Gas giant planets show a positive metallicity correlation.

Smaller planets have a shallow peak at Solar metallicity.

Giant planets at large separations do not prefer metal-rich stars.

Abstract

Core Accretion (CA), the de-facto accepted theory of planet formation, requires formation of massive solid cores as a prerequisite for assembly of gas giant planets. The observed metallicity correlations of exoplanets are puzzling in the context of CA. While gas giant planets are found preferentially around metal-rich host stars, planets smaller than Neptune orbit hosts with a wide range of metallicities. We propose an alternative interpretation of these observations in the framework of a recently developed planet formation hypothesis called Tidal Downsizing (TD).
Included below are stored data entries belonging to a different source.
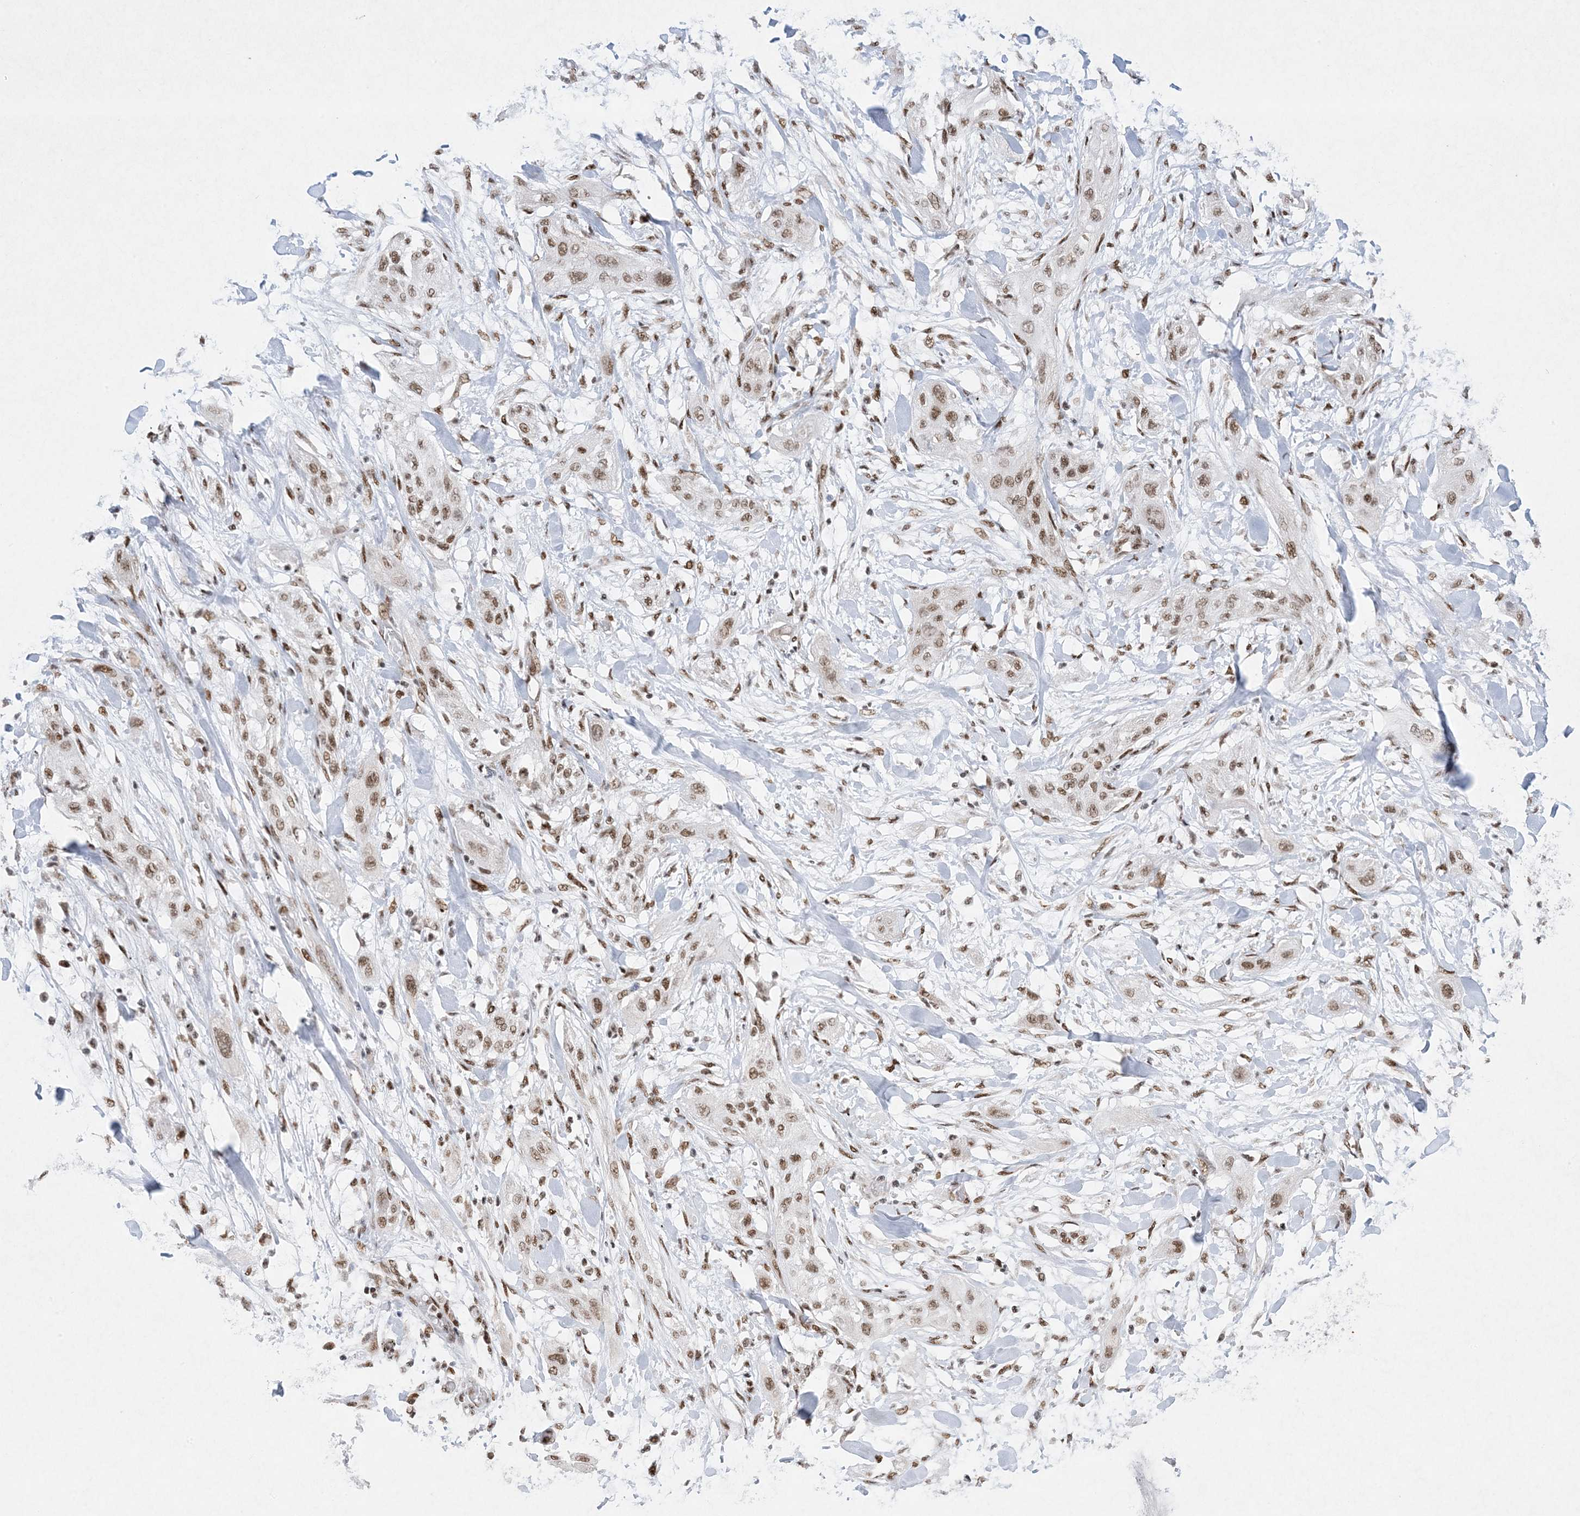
{"staining": {"intensity": "moderate", "quantity": ">75%", "location": "nuclear"}, "tissue": "lung cancer", "cell_type": "Tumor cells", "image_type": "cancer", "snomed": [{"axis": "morphology", "description": "Squamous cell carcinoma, NOS"}, {"axis": "topography", "description": "Lung"}], "caption": "Protein analysis of lung cancer tissue exhibits moderate nuclear expression in approximately >75% of tumor cells.", "gene": "PKNOX2", "patient": {"sex": "female", "age": 47}}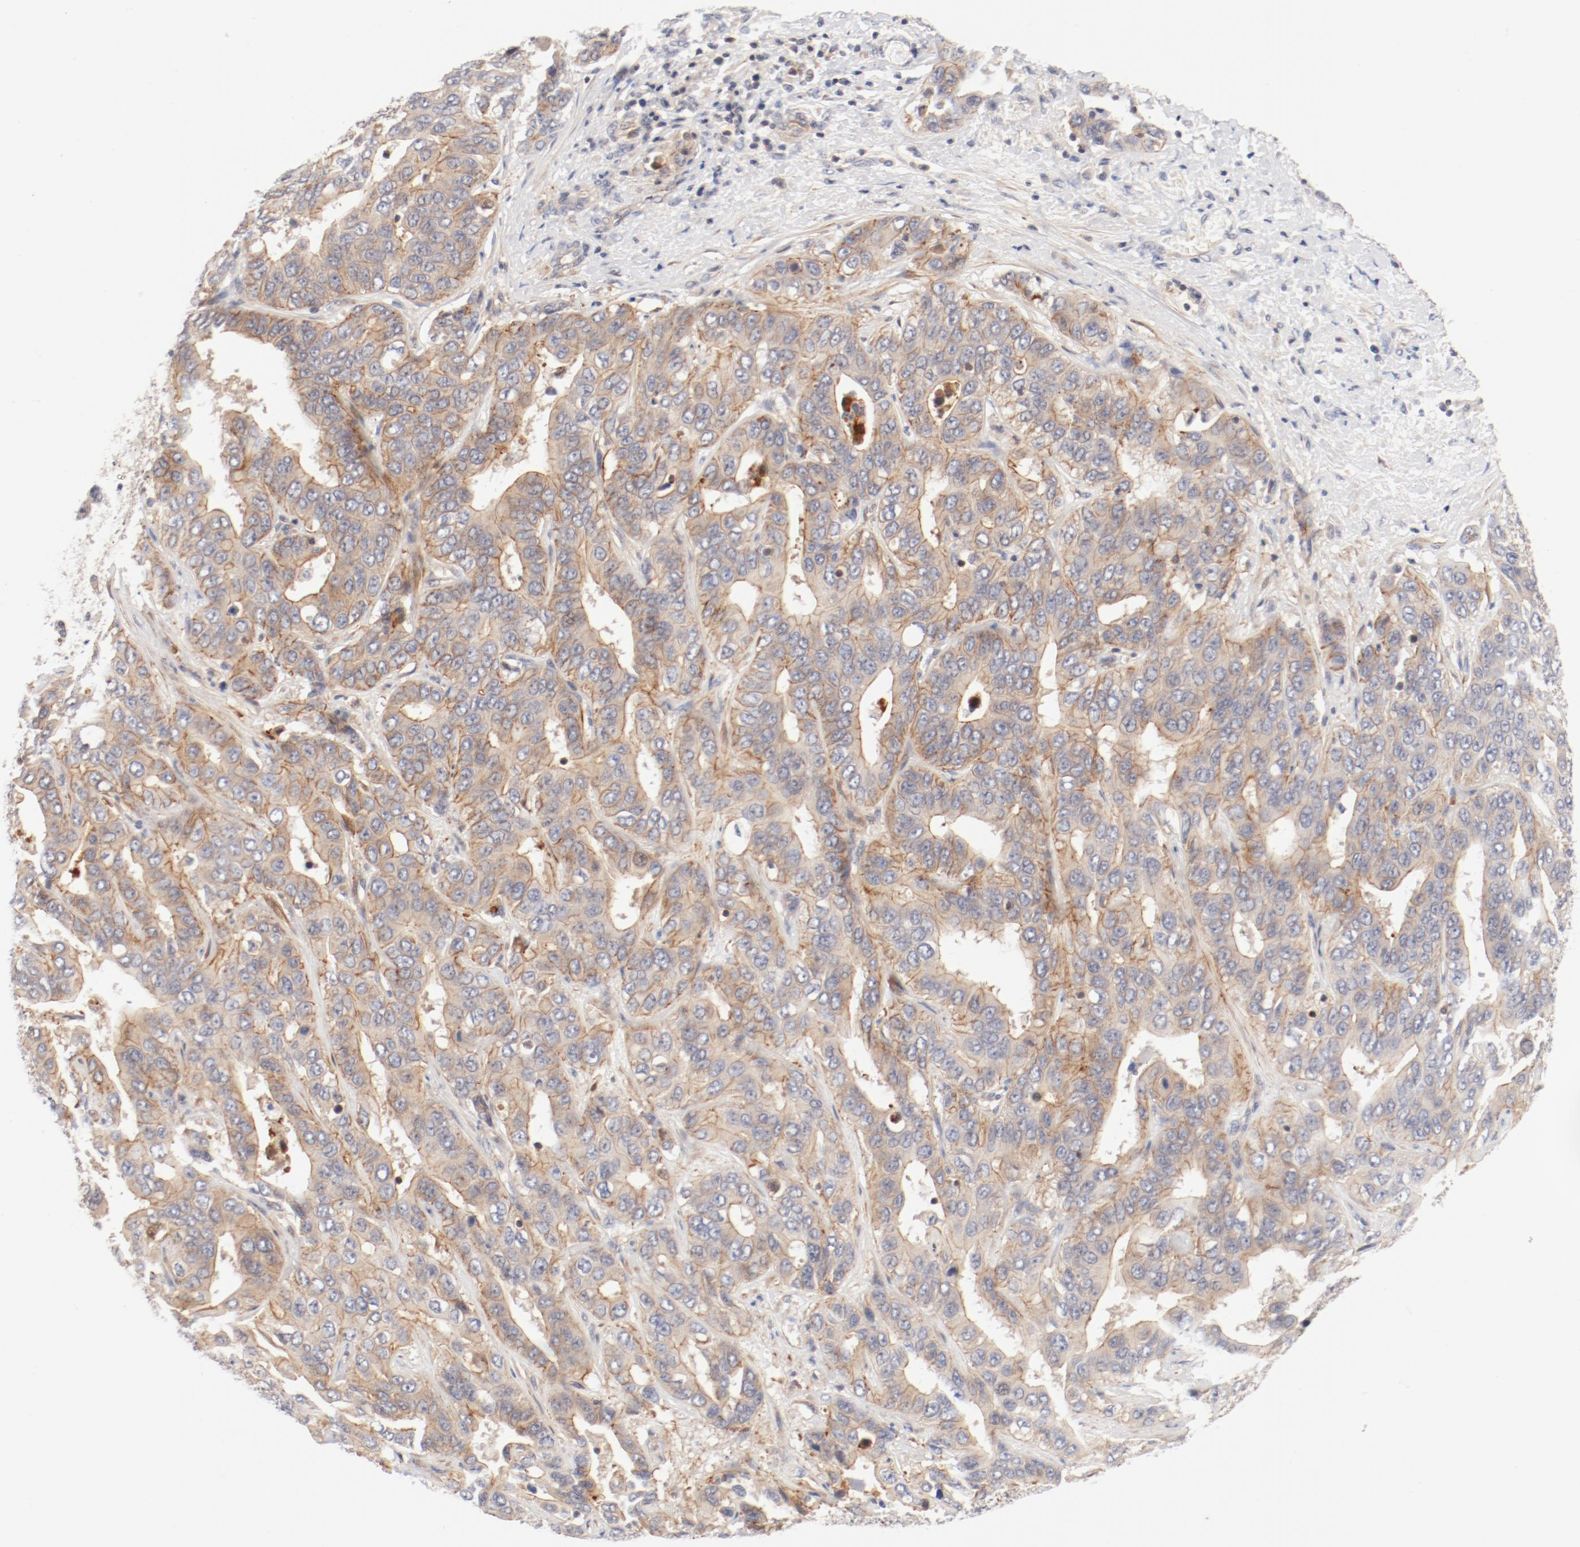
{"staining": {"intensity": "moderate", "quantity": ">75%", "location": "cytoplasmic/membranous"}, "tissue": "liver cancer", "cell_type": "Tumor cells", "image_type": "cancer", "snomed": [{"axis": "morphology", "description": "Cholangiocarcinoma"}, {"axis": "topography", "description": "Liver"}], "caption": "This micrograph reveals immunohistochemistry staining of human cholangiocarcinoma (liver), with medium moderate cytoplasmic/membranous staining in approximately >75% of tumor cells.", "gene": "ZNF267", "patient": {"sex": "female", "age": 52}}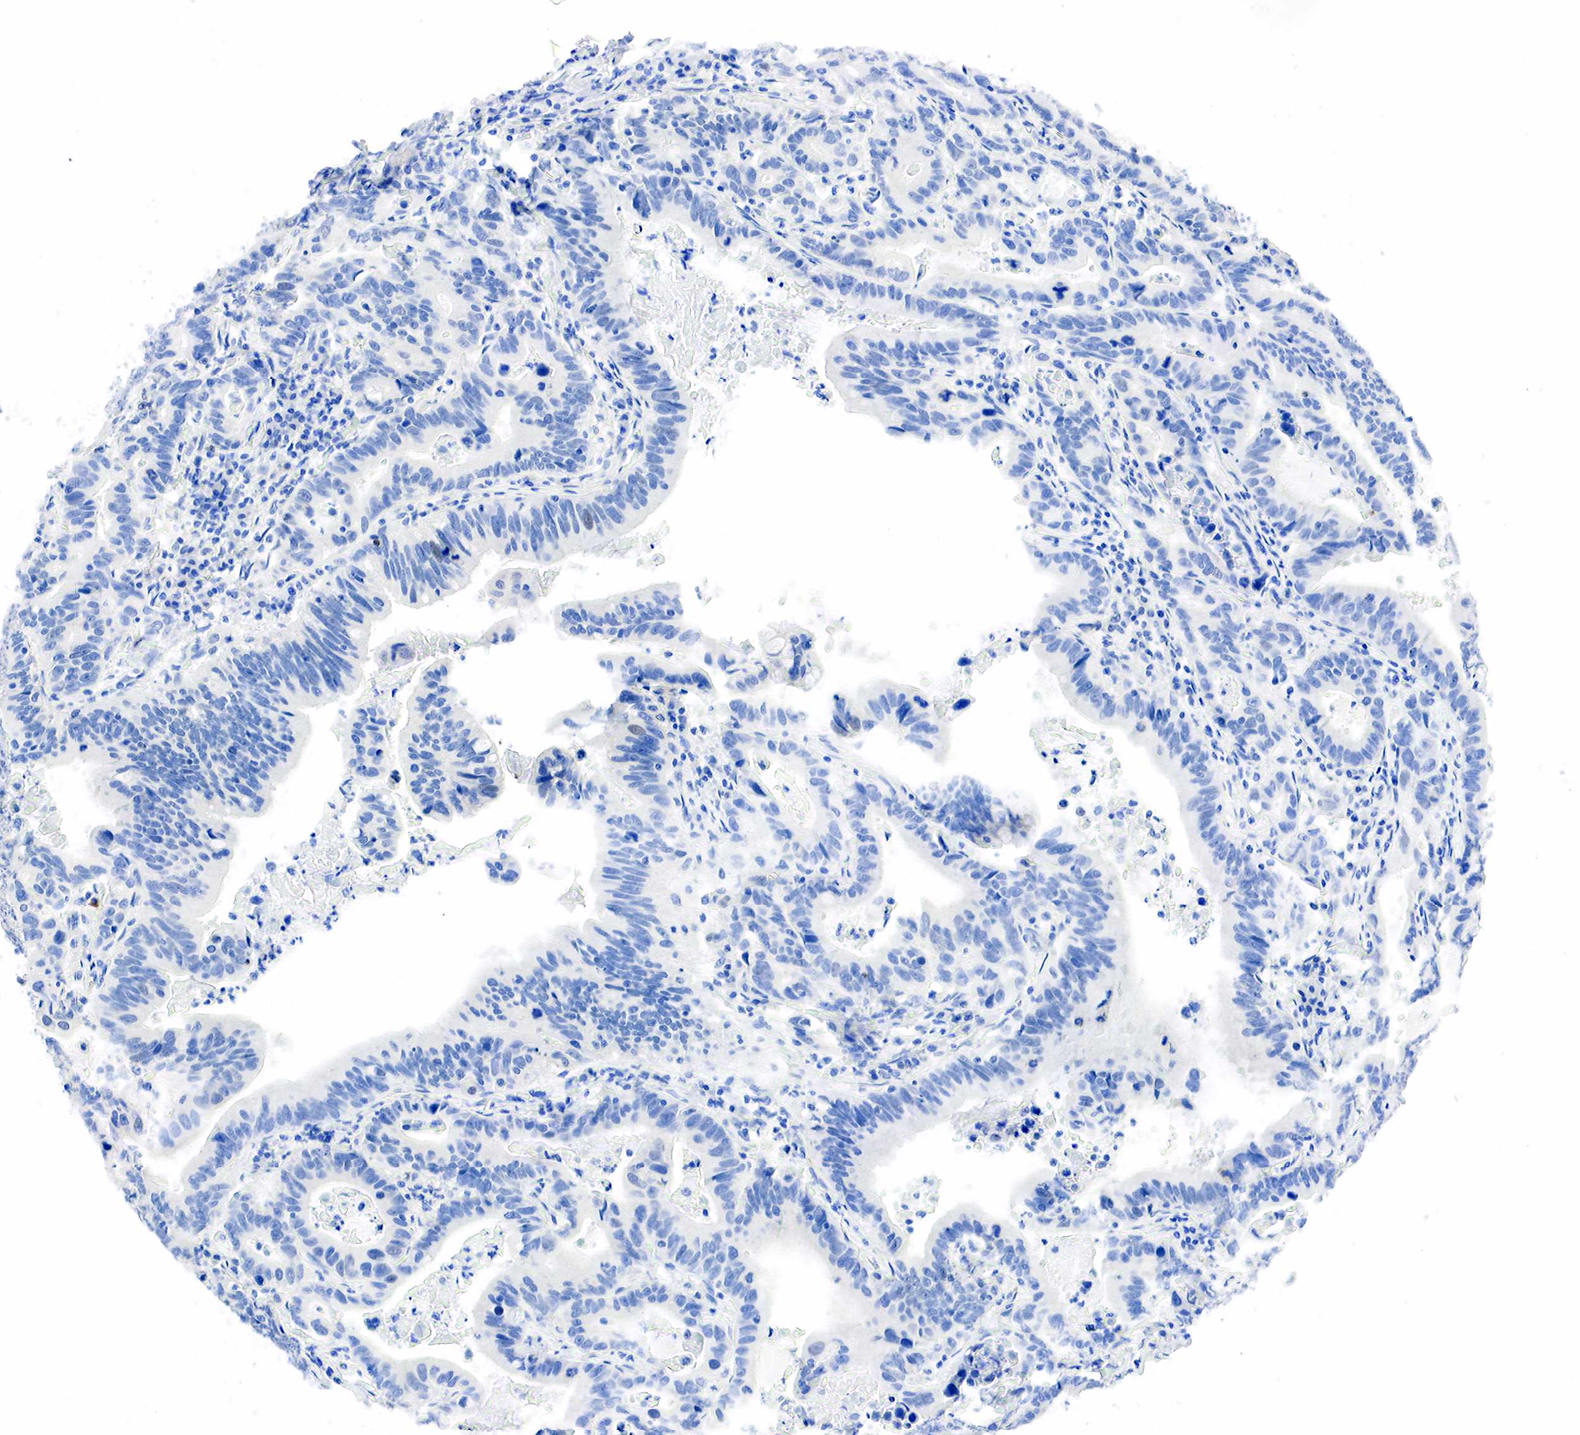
{"staining": {"intensity": "negative", "quantity": "none", "location": "none"}, "tissue": "stomach cancer", "cell_type": "Tumor cells", "image_type": "cancer", "snomed": [{"axis": "morphology", "description": "Adenocarcinoma, NOS"}, {"axis": "topography", "description": "Stomach, upper"}], "caption": "This photomicrograph is of stomach cancer stained with immunohistochemistry to label a protein in brown with the nuclei are counter-stained blue. There is no staining in tumor cells. (DAB (3,3'-diaminobenzidine) immunohistochemistry with hematoxylin counter stain).", "gene": "PGR", "patient": {"sex": "male", "age": 63}}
We perform population synthesis calculations based on TD, and find that the connection between the populations of the gas giant and the smaller solid-core dominated planets is non linear and not even monotonic. While gas giant planets formed in the simulations in the inner few AU region follow a strong positive correlation with the host star metallicity, the smaller planets do not. The simulated population of these smaller planets shows a shallow peak in their formation efficiency at around the Solar metallicity. This result is driven by the fact that at low metallicities the solid core's growth is damped by the scarcity of metals, whereas at high metallicities the fragments within which the cores grow contract too quickly, cutting the core's growth time window short. Finally, simulated giant gas planets do not show a strong host star metallicity preference at large separations, which may explain why one of the best known directly imaged gas giant planet systems, HR 8799, is metal poor.